In [None]:
# default_exp core

# 00_Core

> This module contains helper functions for preparing the data

In [None]:
#hide
from nbdev.showdoc import *

In [None]:
#export
from fastai2.tabular.all import *

In [None]:
path = untar_data(URLs.ADULT_SAMPLE)
df = pd.read_csv(path/'adult.csv')

In [None]:
dep_var = 'salary'
cat_names = ['workclass', 'education', 'marital-status', 'occupation', 'relationship', 'race']
cont_names = ['age', 'fnlwgt', 'education-num']
procs = [Categorify, FillMissing, Normalize]

In [None]:
splits = IndexSplitter(list(range(800,1000)))(range_of(df))
to = TabularPandas(df, procs, cat_names, cont_names, y_names="salary", splits=splits)
dls = to.dataloaders()

First we train our initial model

In [None]:
learn = tabular_learner(dls, layers=[200,100], metrics=accuracy)
learn.fit(1, 1e-2)

epoch,train_loss,valid_loss,accuracy,time
0,0.374005,0.399195,0.825,00:08


Now we begin using shap

In [None]:
#export
import shap

We want to get our predictions in check for our model. We do this by passing in `SHAP` data. This has an option to pass in a test `DataFrame` or `DataLoader`. If none passed in, it will assume the validation dataset

In [None]:
#export
def _prepare_data(learn:Learner, test_data=None):
  "Prepares train and test data for `SHAP`, pass in a learner with optional data"
  dtype = ''
  if isinstance(test_data, pd.DataFrame): dtype = 'pandas'
  elif isinstance(test_data, TabDataLoader): dtype = 'dl'
  elif test_data is None: dtype = 'train'
  else: raise ValueError('Input is not supported.

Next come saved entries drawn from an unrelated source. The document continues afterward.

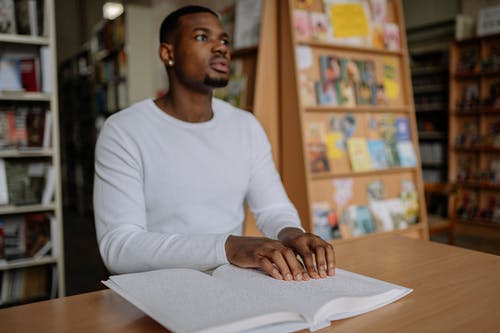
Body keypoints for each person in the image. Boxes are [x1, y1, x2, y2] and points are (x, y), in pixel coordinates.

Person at [93, 5, 335, 281]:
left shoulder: (246, 126)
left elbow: (273, 208)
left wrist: (291, 233)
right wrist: (227, 247)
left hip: (230, 281)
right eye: (201, 37)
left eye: (224, 40)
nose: (220, 48)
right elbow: (119, 247)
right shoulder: (124, 130)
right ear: (167, 53)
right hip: (156, 286)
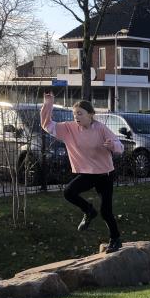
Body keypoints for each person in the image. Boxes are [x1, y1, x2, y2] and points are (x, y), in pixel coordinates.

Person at [40, 94, 124, 253]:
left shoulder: (100, 128)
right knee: (69, 192)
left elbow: (120, 146)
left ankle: (115, 239)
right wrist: (48, 104)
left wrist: (112, 145)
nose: (76, 117)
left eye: (80, 113)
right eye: (74, 114)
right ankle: (89, 210)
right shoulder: (68, 128)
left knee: (106, 211)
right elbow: (47, 124)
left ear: (90, 114)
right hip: (88, 173)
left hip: (105, 174)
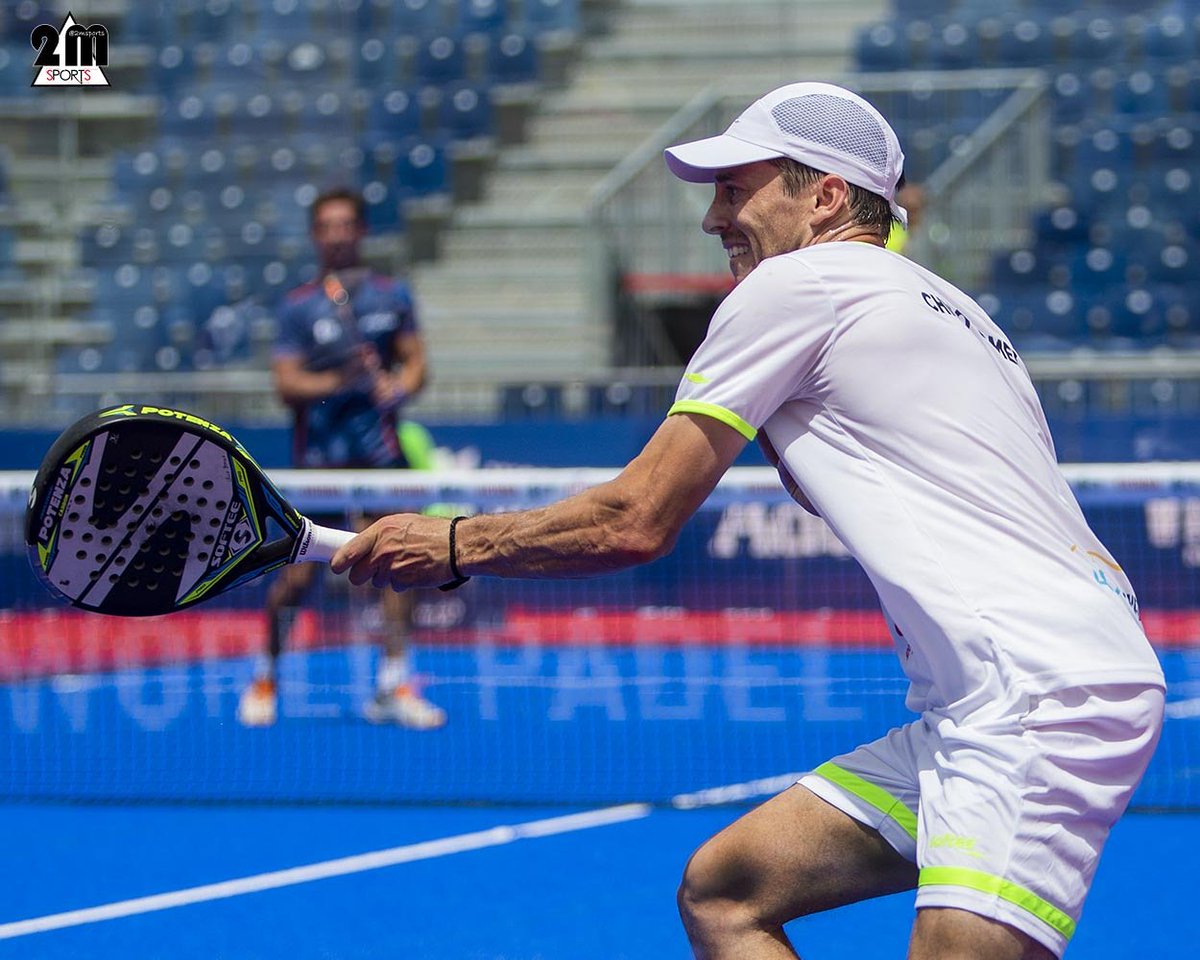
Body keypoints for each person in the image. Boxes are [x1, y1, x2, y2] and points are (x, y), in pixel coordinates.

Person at [329, 83, 1164, 958]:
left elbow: (634, 519)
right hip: (1005, 690)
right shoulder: (954, 311)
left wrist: (456, 541)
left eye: (736, 190)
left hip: (1030, 692)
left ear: (826, 197)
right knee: (727, 890)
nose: (713, 218)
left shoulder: (798, 284)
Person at [237, 187, 446, 730]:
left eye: (345, 224)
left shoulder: (390, 294)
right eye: (326, 226)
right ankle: (265, 676)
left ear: (360, 231)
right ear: (315, 235)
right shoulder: (297, 306)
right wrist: (342, 380)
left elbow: (417, 365)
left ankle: (393, 683)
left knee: (399, 568)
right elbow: (286, 383)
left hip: (381, 456)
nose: (336, 234)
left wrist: (397, 389)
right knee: (296, 579)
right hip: (321, 462)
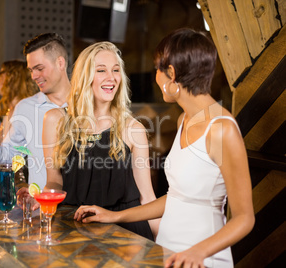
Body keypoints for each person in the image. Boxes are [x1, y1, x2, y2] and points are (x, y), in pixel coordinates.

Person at [74, 28, 255, 268]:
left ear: (171, 74)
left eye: (158, 70)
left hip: (201, 258)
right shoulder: (184, 119)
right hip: (167, 251)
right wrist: (114, 216)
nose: (155, 77)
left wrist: (197, 252)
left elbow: (244, 218)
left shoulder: (221, 128)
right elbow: (176, 198)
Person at [42, 41, 160, 240]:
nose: (111, 77)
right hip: (74, 228)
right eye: (101, 70)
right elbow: (54, 181)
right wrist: (42, 200)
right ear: (84, 76)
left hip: (127, 234)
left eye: (115, 70)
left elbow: (146, 196)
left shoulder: (133, 129)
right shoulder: (55, 120)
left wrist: (161, 249)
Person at [0, 33, 71, 188]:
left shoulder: (88, 103)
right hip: (40, 204)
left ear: (60, 63)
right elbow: (9, 157)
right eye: (31, 70)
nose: (34, 76)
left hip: (82, 206)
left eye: (39, 68)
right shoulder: (26, 108)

Please use either a `DataFrame` or `TabularDataLoader`')
  cols = learn.dls.cat_names + learn.dls.cont_names
  X_train_cat, X_train_cont, _ = learn.dls.one_batch()
  X_train = [X_train_cat, X_train_cont]
  X_train = pd.DataFrame(np.concatenate([v.to('cpu').numpy() for v in X_train], axis=1), columns=cols)
  if dtype == 'pandas':
    dl = learn.dls.test_dl(test_data)
  elif dtype=='dl':
    dl = test_data
  else:
    dl = learn.dls[1]
    if len(dl) * learn.dls.bs > 256: 
      test_data = dl.dataset.all_cols.sample(256, replace=False)
      dl = learn.dls.test_dl(test_data)
  X_test = tensor(dl.cats).long(),tensor(dl.conts).float()
  X_test = pd.DataFrame(np.concatenate([v.to('cpu').numpy() for v in X_test], axis=1), columns=cols)
  return X_train, X_test

In [None]:
dl = learn.dls.test_dl(df.iloc[:100])
X_train, X_test = _prepare_data(learn, dl)
test_eq(len(X_train), 64)
test_eq(len(X_test), 100)

In [None]:
X_train, X_test = _prepare_data(learn, df.iloc[:100])
test_eq(len(X_train), 64)
test_eq(len(X_test), 100)

In [None]:
X_train, X_test = _prepare_data(learn)
test_eq(len(X_train), 64)
test_eq(len(X_test), 200)

In [None]:
X_train, X_test = _prepare_data(learn, 'test')

ValueError: ignored

Now we need to grab predictions based on what shap throws back. This is a basic function you can use to get your predictions. We can't include it in the library as we need access to your current `Learn`

In [None]:
#export
def _predict(learn:TabularLearner, data:np.array):
  "Predict function for some data on a fastai model"
  device = 'cuda' if torch.cuda.is_available() else 'cpu'
  model = learn.model.to(device)
  dl = learn.dls[0]
  nb_cat_cols = len(dl.dataset.cat_names)
  nb_cont_cols = len(dl.dataset.cont_names)
  x_cat = torch.from_numpy(data[:, :nb_cat_cols]).to(device, torch.int64)
  x_cont = torch.from_numpy(data[:, -nb_cont_cols:]).to(device, torch.float32)
  with torch.no_grad():
    pred_probs = learn.model(x_cat, x_cont).cpu().numpy()
  return pred_probs

In [None]:
data = X_train.iloc[:5].to_numpy()
pred_probs = _predict(learn, data)
test_eq(pred_probs.shape, (5,2))

And now we can do whatever we need to.